L2 Regularization with ParmEst - Pyomo.DoE Workshop and Tutorials

Parameter estimation problems can be challenging when the available data are limited, noisy, or weakly informative for some parameters. In these cases, the least squares or maximum likelihood objective may have broad valleys, multiple local optima, or parameter estimates that are physically unreasonable.

One way to incorporate additional information is through regularization. Regularization augments the parameter estimation objective with an additional term that penalizes deviations from prior parameter values.

Let $\boldsymbol{\theta}_0$ denote a vector of prior or nominal parameter values, and let $\boldsymbol{F}_{\text{prior}}$ denote a prior Fisher information matrix (FIM). The prior FIM represents the amount of information available about the parameters before fitting the current data. This information may come from previous experiments, previous parameter estimation studies, literature values, or expert knowledge.

The regularized parameter estimation problem can be written as

\min_{\boldsymbol{\theta}} \; g(\boldsymbol{x}, \boldsymbol{y}; \boldsymbol{\theta}) + R(\boldsymbol{\theta}; \boldsymbol{\theta}_0, \boldsymbol{F}_{\text{prior}})

(1)

where $g(\boldsymbol{x}, \boldsymbol{y}; \boldsymbol{\theta})$ is the objective function from the current parameter estimation problem and $R(\boldsymbol{\theta}; \boldsymbol{\theta}_0, \boldsymbol{F}_{\text{prior}})$ is the regularization term.

> Task list:
(1) Translate the following sentence from the passage on L2 regularization into Spanish: "Regularization augments the parameter estimation objective with an additional term that penalizes deviations from prior parameter values."
(2) Pick up the passage on L2 regularization in parameter estimation after its final sentence and continue it.

> Supplied information:
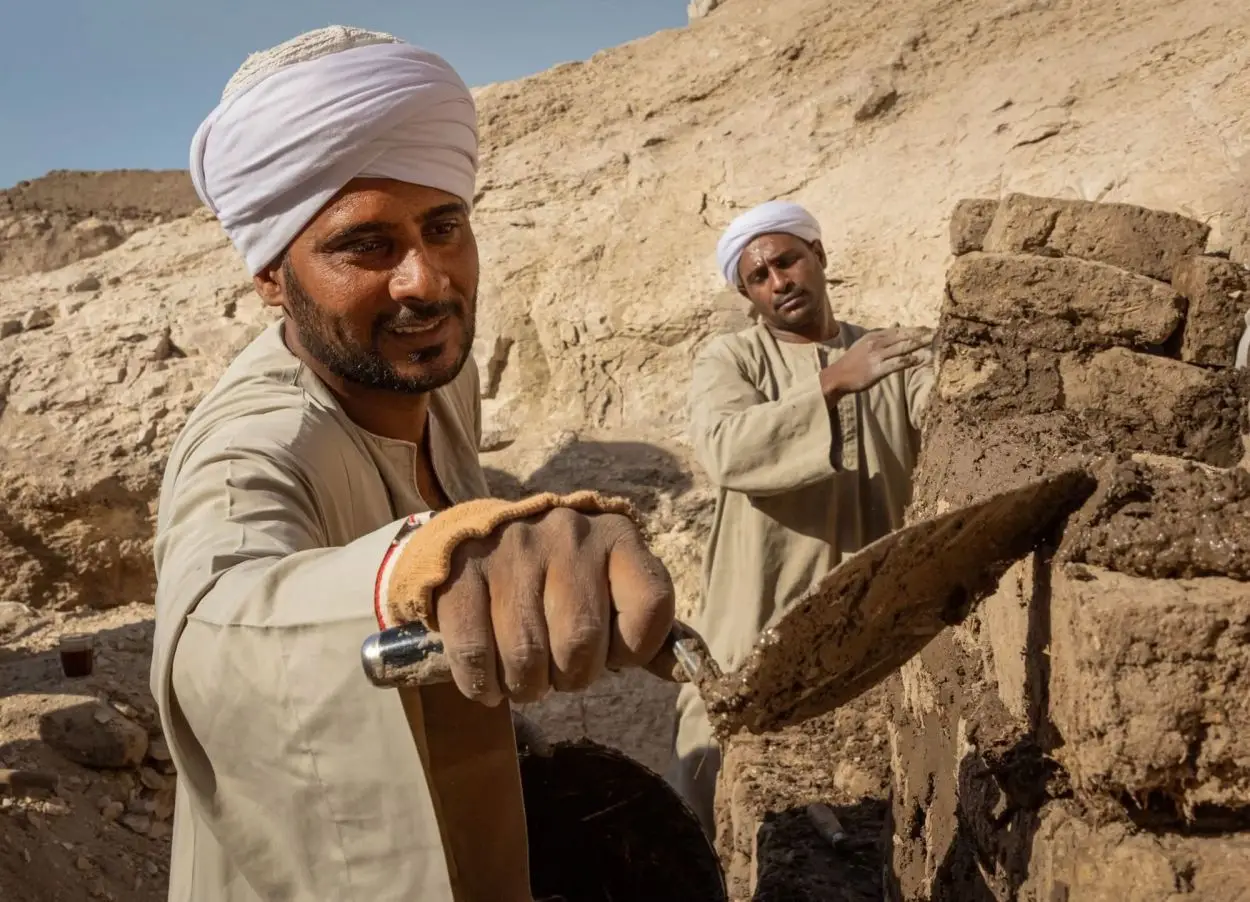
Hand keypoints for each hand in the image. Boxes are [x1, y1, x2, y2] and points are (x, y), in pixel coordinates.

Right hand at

> Exercise responses:
(1) La regularización amplía la función objetivo de la estimación de parámetros con un término adicional que penaliza las desviaciones respecto de los valores previos de los parámetros.

(2)
Maximum Likelihood Estimation and Regularization¶

The current ParmEst parameter estimation workflow can be interpreted as a maximum likelihood estimation (MLE) problem when the objective function is derived from an assumed measurement error distribution.

For example, when Gaussian independent measurement errors are assumed, the weighted sum of squared errors objective corresponds to the negative log-likelihood of the observed data, up to additive constants. In this case, solving

\min_{\boldsymbol{\theta}} \; g(\boldsymbol{x}, \boldsymbol{y}; \boldsymbol{\theta})

(2)

is equivalent to finding the maximum likelihood estimate:

\hat{\boldsymbol{\theta}}_{\text{MLE}} = \arg\max_{\boldsymbol{\theta}} p(\boldsymbol{y} \mid \boldsymbol{x}, \boldsymbol{\theta})

(3)

or, equivalently,

\hat{\boldsymbol{\theta}}_{\text{MLE}} = \arg\min_{\boldsymbol{\theta}} - \log p(\boldsymbol{y} \mid \boldsymbol{x}, \boldsymbol{\theta})

(4)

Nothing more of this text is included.